Document passage:
# Full LASS demo loaded into 2 PCs.



## germancomponist (Nov 1, 2009)

A fine piece, Pedro. Thanks for sharing.


----------



## Johnny22 (Nov 2, 2009)

Great music Pedro!


----------



## Pedro Camacho (Nov 2, 2009)

Thank you so so much everyone! LASS is really great.


----------



## Arturas (Dec 8, 2009)

I enjoyed this piece. Very beautiful music! It very reminds me a score of "Surf Up", but still good work. LASS sounds very impressing, still not "live orchestra sound", but this Virtual Instrument have a BIG SOUND and sounds very suggestive. I hear LASS and gonna buy it..! o/~


----------



## MacQ (Dec 8, 2009)

A series of records:
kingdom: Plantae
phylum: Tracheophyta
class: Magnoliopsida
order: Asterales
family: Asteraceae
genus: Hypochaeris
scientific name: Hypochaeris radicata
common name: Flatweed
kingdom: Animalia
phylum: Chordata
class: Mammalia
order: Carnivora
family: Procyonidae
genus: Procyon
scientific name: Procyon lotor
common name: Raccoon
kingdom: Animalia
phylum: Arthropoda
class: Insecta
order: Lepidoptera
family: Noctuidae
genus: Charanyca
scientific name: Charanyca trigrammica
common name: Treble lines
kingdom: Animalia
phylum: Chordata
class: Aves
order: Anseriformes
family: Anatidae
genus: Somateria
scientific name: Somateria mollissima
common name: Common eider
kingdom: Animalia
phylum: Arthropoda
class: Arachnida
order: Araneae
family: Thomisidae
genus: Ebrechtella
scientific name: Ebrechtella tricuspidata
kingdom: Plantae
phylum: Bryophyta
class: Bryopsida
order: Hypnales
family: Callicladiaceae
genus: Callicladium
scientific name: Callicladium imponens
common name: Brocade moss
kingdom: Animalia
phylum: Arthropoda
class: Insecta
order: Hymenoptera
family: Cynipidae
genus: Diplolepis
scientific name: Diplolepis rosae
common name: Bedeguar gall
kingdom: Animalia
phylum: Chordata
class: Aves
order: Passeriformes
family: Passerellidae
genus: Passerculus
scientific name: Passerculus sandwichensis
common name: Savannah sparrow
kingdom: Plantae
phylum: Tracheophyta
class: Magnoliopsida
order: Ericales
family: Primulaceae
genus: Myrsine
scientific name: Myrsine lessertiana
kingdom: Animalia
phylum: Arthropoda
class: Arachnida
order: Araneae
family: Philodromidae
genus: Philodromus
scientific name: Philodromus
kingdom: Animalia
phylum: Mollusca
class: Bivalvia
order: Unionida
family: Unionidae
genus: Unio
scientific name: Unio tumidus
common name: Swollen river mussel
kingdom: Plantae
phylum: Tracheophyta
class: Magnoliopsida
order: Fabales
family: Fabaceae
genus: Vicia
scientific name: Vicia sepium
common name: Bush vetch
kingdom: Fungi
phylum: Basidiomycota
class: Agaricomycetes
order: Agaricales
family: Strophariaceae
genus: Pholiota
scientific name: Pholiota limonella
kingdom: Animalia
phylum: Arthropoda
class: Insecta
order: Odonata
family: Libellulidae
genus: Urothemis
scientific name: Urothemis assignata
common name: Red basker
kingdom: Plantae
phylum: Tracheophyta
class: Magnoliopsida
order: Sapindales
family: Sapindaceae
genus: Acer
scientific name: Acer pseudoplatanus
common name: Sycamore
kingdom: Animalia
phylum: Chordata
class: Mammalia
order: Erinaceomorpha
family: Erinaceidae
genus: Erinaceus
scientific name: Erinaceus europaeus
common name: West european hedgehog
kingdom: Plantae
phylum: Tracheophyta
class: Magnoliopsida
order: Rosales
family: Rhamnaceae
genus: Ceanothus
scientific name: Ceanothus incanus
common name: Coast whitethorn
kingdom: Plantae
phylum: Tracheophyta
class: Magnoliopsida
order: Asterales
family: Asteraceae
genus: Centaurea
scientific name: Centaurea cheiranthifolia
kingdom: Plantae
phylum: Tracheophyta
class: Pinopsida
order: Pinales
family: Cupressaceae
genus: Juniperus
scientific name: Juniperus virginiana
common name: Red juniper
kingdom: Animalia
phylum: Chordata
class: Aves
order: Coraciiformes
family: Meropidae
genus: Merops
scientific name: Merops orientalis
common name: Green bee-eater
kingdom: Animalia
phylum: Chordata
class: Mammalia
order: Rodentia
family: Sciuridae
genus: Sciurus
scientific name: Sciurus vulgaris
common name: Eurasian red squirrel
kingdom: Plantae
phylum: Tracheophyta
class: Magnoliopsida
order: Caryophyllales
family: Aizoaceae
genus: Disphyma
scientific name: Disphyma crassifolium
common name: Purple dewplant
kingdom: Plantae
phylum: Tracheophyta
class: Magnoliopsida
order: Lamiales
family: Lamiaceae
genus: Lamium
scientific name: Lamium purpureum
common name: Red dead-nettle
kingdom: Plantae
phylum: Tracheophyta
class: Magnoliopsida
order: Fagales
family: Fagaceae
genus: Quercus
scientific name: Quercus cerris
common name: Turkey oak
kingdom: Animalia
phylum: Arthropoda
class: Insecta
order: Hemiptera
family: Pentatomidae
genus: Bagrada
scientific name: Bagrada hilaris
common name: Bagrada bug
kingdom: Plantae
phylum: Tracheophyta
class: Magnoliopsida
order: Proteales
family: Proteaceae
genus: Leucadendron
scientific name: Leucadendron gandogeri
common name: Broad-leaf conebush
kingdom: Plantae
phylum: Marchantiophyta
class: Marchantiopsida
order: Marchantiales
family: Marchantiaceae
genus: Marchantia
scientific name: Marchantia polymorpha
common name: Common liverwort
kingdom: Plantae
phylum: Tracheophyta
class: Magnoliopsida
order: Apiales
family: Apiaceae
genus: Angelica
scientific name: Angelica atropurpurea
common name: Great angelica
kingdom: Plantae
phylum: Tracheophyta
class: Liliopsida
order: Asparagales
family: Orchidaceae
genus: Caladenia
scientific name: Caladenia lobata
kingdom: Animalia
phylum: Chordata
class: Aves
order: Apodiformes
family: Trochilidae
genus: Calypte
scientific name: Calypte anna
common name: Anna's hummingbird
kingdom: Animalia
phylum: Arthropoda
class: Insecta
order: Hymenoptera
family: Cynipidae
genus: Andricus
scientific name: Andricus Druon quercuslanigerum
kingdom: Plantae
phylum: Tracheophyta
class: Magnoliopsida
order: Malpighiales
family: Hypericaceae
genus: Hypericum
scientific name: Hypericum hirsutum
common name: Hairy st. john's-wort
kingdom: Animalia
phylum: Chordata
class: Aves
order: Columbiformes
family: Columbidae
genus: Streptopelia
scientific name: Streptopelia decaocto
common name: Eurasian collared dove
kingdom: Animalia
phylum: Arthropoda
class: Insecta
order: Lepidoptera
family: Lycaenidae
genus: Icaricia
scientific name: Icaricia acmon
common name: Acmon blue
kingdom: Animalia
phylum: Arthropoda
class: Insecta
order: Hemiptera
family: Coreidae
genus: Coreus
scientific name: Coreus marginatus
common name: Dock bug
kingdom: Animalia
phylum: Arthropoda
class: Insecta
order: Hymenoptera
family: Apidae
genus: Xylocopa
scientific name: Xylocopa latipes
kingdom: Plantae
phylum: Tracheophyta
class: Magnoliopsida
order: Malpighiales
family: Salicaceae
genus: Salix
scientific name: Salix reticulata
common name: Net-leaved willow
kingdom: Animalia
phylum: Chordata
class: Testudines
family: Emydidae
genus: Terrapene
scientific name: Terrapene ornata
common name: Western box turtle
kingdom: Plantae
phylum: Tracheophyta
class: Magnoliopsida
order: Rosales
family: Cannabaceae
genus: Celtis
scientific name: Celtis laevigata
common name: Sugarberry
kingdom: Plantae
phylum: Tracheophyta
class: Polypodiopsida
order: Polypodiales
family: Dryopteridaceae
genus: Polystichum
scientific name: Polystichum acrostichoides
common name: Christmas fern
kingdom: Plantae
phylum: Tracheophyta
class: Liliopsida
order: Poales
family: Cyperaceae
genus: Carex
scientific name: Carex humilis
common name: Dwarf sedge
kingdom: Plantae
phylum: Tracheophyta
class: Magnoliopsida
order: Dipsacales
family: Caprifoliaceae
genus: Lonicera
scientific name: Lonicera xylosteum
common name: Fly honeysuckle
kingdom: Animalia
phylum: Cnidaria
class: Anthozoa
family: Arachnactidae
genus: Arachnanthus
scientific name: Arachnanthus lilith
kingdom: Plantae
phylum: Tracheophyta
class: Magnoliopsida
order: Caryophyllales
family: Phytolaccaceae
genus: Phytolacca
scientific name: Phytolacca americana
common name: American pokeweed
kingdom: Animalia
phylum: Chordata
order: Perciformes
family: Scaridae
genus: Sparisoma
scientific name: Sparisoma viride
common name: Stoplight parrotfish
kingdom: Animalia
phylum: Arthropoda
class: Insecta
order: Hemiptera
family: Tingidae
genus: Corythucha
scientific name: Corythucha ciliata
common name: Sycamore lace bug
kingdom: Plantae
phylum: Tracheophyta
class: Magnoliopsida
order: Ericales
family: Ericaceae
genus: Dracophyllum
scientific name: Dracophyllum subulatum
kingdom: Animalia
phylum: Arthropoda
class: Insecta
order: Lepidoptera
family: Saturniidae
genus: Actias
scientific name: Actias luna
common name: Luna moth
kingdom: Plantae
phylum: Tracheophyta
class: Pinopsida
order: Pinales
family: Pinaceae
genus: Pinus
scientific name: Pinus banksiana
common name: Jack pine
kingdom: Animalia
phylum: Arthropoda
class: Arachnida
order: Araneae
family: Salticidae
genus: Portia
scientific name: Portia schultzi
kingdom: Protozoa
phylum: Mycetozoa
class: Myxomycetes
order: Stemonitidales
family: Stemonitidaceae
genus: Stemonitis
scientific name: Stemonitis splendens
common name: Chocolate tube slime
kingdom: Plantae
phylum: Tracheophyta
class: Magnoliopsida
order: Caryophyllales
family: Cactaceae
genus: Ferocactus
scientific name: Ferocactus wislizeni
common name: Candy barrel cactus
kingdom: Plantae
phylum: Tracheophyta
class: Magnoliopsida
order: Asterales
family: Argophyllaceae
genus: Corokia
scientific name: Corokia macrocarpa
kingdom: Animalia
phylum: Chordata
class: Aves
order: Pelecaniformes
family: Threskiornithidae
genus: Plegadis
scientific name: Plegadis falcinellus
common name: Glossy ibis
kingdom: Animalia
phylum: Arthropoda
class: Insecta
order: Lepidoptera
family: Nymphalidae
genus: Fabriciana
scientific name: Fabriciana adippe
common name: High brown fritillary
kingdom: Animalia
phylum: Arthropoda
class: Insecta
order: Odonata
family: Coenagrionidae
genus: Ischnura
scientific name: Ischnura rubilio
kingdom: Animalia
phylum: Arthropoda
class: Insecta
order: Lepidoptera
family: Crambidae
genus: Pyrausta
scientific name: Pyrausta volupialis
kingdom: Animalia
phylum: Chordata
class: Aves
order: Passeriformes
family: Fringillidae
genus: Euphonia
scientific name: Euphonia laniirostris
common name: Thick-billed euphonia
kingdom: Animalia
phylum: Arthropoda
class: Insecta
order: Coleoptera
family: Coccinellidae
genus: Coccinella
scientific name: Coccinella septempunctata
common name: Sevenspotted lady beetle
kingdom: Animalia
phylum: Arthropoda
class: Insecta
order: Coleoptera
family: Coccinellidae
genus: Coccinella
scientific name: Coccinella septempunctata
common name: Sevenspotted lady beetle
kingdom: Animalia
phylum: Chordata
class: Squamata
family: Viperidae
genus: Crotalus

Stated problem 1: In the forum thread about the LASS demo, what score does Arturas say the piece reminds him of?
Stated problem 2: Pick up the forum thread about the LASS demo at the point where it stops.
These entries come from a separate source.

Exercise result 1: The score of "Surf Up."

Exercise result 2:
Is that bassoon doubling the solo violin? I love that tone. Also, the work is very Philip Glass-esque, which I really like.

~Stu


----------



## schatzus (Dec 8, 2009)

Really beautiful piece Pedro! A very enjoyable listen...
Thanks for sharing...


----------



## Nick Batzdorf (Dec 8, 2009)

Nice. Did you use ART to play the minimalist ostinatos?


----------



## theheresy (Dec 8, 2009)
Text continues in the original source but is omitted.